Verifying Email Addresses Is Impossible

sysadmin

Email - or really, the Simple Mail Transfer Protocol has shortcomings. SMTP is great because it is simple. RFC 821, the original specification, is only 68 pages long, short for a technical RFC. It is relatively easy to implement a minimal SMTP client or server.

One of the features that one might want out of their email library is the ability to verify that an address exists. Perhaps when a user signs up, we could detect that they made a mistake entering their email address with AJAX, alerting them to a problem before they submit the form. Or we could prune old email addresses from our mailing list automatically by periodically checking that the email addresses exist.

It turns out that RFC 821 actually has a VRFY command which allows the client to check if an address exists. However, because it could be used by spammers to prune their lists - and hence, make their activities harder to detect - RFC 2505 specifically suggests limiting VRFY to authenticated / trusted users. As such, no public mail server is going to allow an arbitrary client to use VRFY today, if they turn on VRFY support at all.

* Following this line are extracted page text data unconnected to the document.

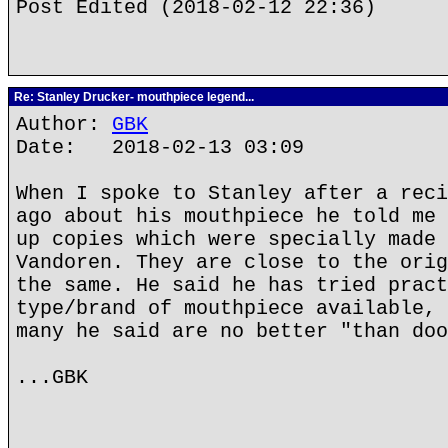
Post Edited (2018-02-12 22:36)
Re: Stanley Drucker- mouthpiece legend...
Author:
GBK
Date: 2018-02-13 03:09
When I spoke to Stanley after a reci
ago about his mouthpiece he told me 
up copies which were specially made 
Vandoren. They are close to the orig
the same. He said he has tried pract
type/brand of mouthpiece available, 
many he said are no better "than doo
...GBK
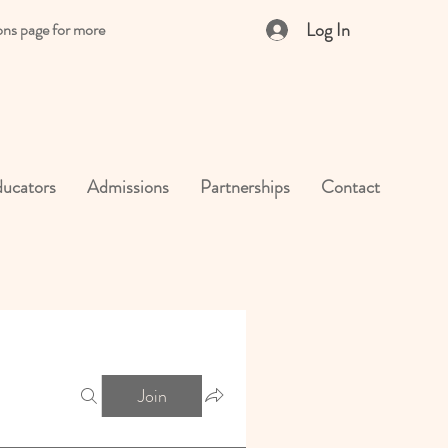
Log In
ons page for more
ucators
Admissions
Partnerships
Contact
Join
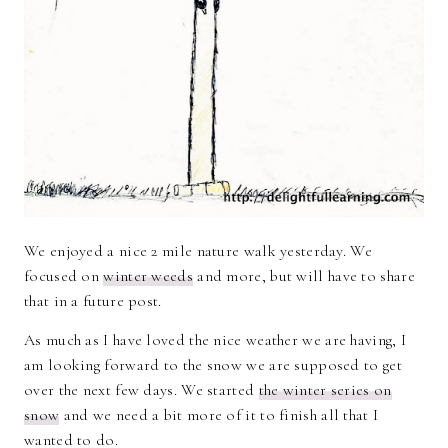
We enjoyed a nice 2 mile nature walk yesterday. We
focused on
winter weeds
and more, but will have to share
that in a future post.
As much as I have loved the nice weather we are having, I
am looking forward to the snow we are supposed to get
over the next few days. We started
the winter series on
snow
and we need a bit more of it to finish all that I
wanted to do.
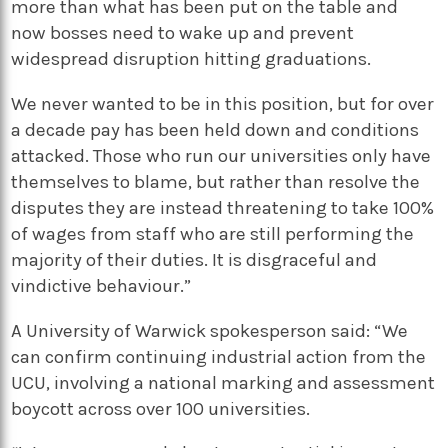
more than what has been put on the table and
now bosses need to wake up and prevent
widespread disruption hitting graduations.
We never wanted to be in this position, but for over
a decade pay has been held down and conditions
attacked. Those who run our universities only have
themselves to blame, but rather than resolve the
disputes they are instead threatening to take 100%
of wages from staff who are still performing the
majority of their duties. It is disgraceful and
vindictive behaviour.”
A University of Warwick spokesperson said: “We
can confirm continuing industrial action from the
UCU, involving a national marking and assessment
boycott across over 100 universities.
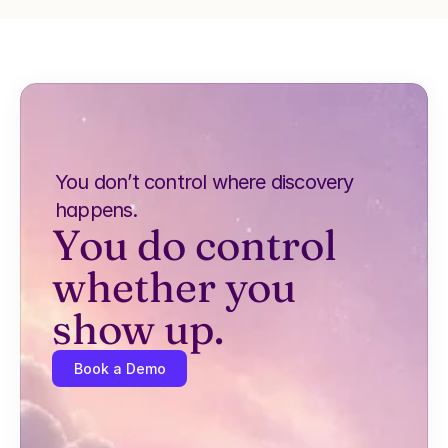
You don’t control where discovery 
happens.
You do control 
whether you 
show up.
Book a Demo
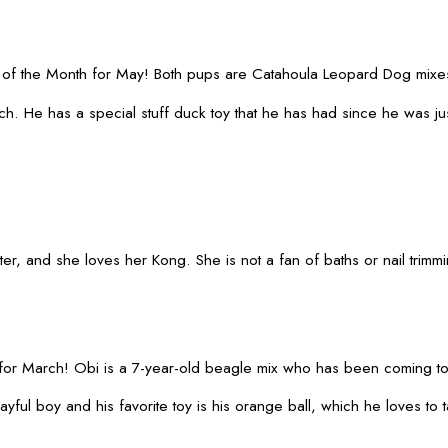
of the Month for May! Both pups are Catahoula Leopard Dog mixes 
. He has a special stuff duck toy that he has had since he was jus
, and she loves her Kong. She is not a fan of baths or nail trimmin
for March! Obi is a 7-year-old beagle mix who has been coming t
ayful boy and his favorite toy is his orange ball, which he loves t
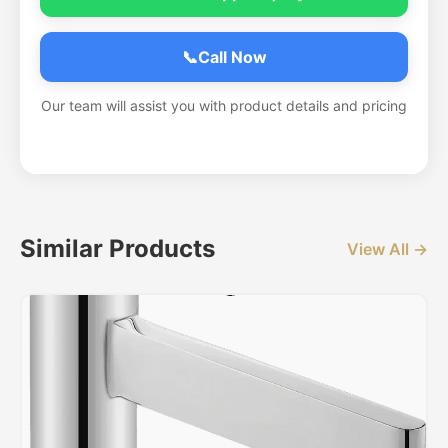
📞
Call Now
Our team will assist you with product details and pricing
Similar Products
View All →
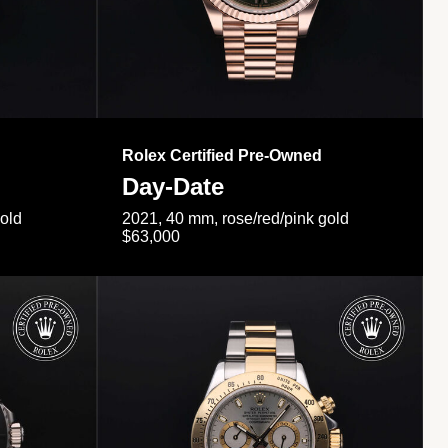
Rolex Certified Pre-Owned
Day-Date
gold
2021, 40 mm, rose/red/pink gold
$63,000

Some people have come up with clever ways of attempting to verify addresses in other ways. The most common proposed way of doing this is to start an SMTP transaction, and treat an error after sending the proposed recipient address as proof that the address does not exist. Al Iverson has laid out why this is a bad idea, though, which amounts to: it does not work (many servers have a ‘catchall’ address) and it will get your server on spam blacklists.

So, there is no way to verify an email address without sending a message, much less a good way to do so. The best you can do is ask your user to click a link in an email that you have sent them - but even this has a significant cost in that it inconveniences your user. The best solution is to design your application in such a way that no email address verification is required.